Menurut Mu’alif, para nelayan di wilayah pesisir Gresik Utara masih awam mengenai proyek pembangunan Giant Sea Wall tersebut.
Hal itu salah satunya disebabkan karena belum adanya sosialisasi sama sekali dari pemerintah.
“Belum ada pemberitahuan apalagi sosialisasi. Sebab baru dengar ada pembangunan tanggul di laut,” terang dia.
Meski demikian, ia meyakini bahwa pembangunan tanggul laut raksasa akan membawa dampak signifikan bagi nelayan, terutama terhadap populasi ikan dan habitat laut, yang pada akhirnya mengurangi hasil tangkapan nelayan.
“Tentu dampaknya sangat signifikan bagi nelayan, seperti menabur jaring harus semakin ke tengah dan ombak semakin besar karena terbendung tanggul,” jelas Mu’alif.
Aktivis lingkungan dari Satuan Tugas Komite Nasional Pemanfaatan dan Pelestarian Lingkungan Hidup (Satgas Komnas PPLH) Kabupaten Gresik Mukhammad Junaidi menilai, pembangunan mega proyek Giant Sea Wall tersebut harus mengutamakan kepentingan masyarakat setempat, terutama para nelayan yang terdampak secara langsung.
“Karena bisa jadi proyek Giant Sea Wall atau tanggul laut raksasa di pantai utara Jawa tersebut justru menimbulkan gangguan terhadap akses nelayan ke area penangkapan ikan tradisional, termasuk di Kabupaten Gresik. Sehingga mata pencaharian mereka berkurang,” kata Junaidi.
Selain itu, lanjut Junaidi, pembangunan Giant Sea Wall juga berpotensi merusak ekosistem mangrove yang merupakan pertahanan alami dari abrasi, serta tempat perkembang biakan berbagai jenis hewan laut.
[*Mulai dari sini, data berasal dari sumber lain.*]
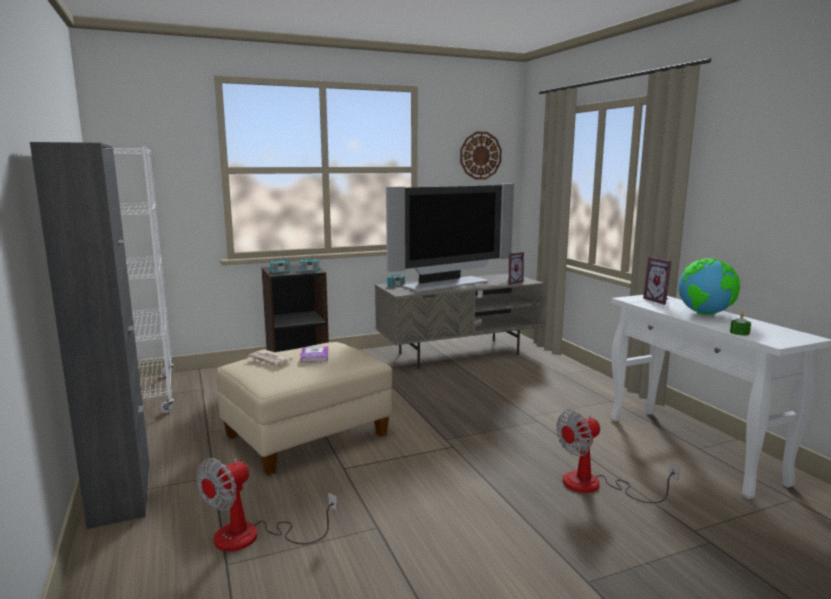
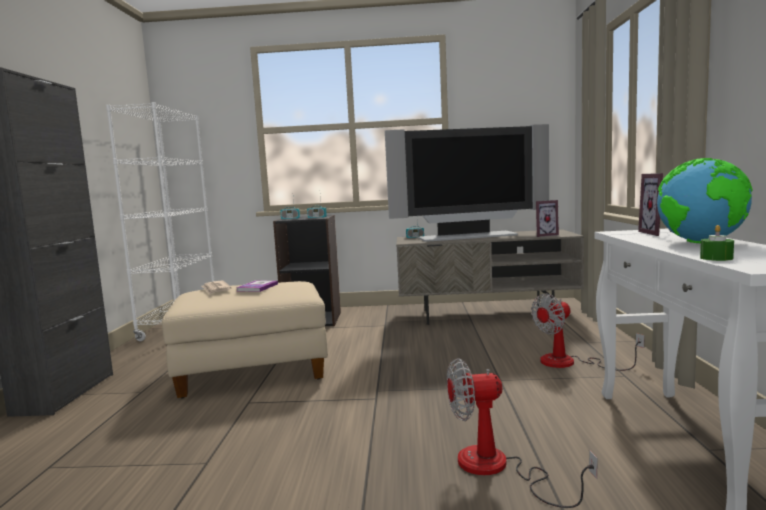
camera: 25 degrees right, 5 degrees down
(252, 537) = (98, 448): fan -> fan (570, 363)
(480, 155) = (522, 101): wall clock -> none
Sehingga dibutuhkan studi dampak lingkungan yang komprehensif dan melibatkan partisipasi masyarakat dalam proses pengambilan keputusan.
“Pentingnya mencari alternatif lain selain pembangunan Giant Sea Wall yang lebih ramah lingkungan, seperti penanaman pohon mangrove,” pungkasnya.